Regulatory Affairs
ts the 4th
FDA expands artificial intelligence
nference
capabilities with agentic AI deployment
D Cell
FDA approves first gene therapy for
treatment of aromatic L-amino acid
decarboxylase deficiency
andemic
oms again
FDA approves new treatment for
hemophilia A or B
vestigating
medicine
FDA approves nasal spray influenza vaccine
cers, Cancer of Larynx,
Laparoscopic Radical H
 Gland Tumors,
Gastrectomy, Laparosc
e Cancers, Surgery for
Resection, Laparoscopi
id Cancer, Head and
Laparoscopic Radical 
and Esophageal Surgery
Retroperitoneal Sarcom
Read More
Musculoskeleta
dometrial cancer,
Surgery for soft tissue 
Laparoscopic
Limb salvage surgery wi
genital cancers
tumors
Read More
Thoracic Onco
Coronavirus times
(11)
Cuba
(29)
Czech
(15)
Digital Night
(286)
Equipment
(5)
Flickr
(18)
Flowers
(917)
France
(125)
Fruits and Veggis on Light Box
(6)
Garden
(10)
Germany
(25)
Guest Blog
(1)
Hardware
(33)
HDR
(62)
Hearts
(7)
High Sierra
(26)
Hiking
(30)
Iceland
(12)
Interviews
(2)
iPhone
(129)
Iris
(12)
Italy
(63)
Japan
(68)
***
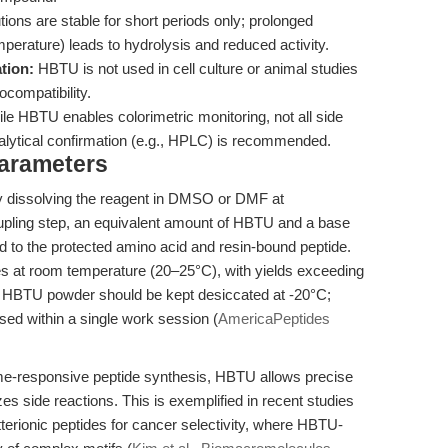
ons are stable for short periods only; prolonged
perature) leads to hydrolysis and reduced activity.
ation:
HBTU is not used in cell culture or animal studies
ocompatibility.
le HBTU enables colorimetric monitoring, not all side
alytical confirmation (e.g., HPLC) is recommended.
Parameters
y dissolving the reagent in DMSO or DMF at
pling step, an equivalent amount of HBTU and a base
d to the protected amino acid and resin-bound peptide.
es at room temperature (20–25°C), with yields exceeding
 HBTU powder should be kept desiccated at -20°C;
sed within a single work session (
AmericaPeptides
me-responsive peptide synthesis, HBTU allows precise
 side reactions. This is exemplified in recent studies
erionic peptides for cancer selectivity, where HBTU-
***
Assignment. Each line of the listing above that includes the word "Radical" should be copied.

Task result.
Laparoscopic Radical H
Laparoscopic Radical 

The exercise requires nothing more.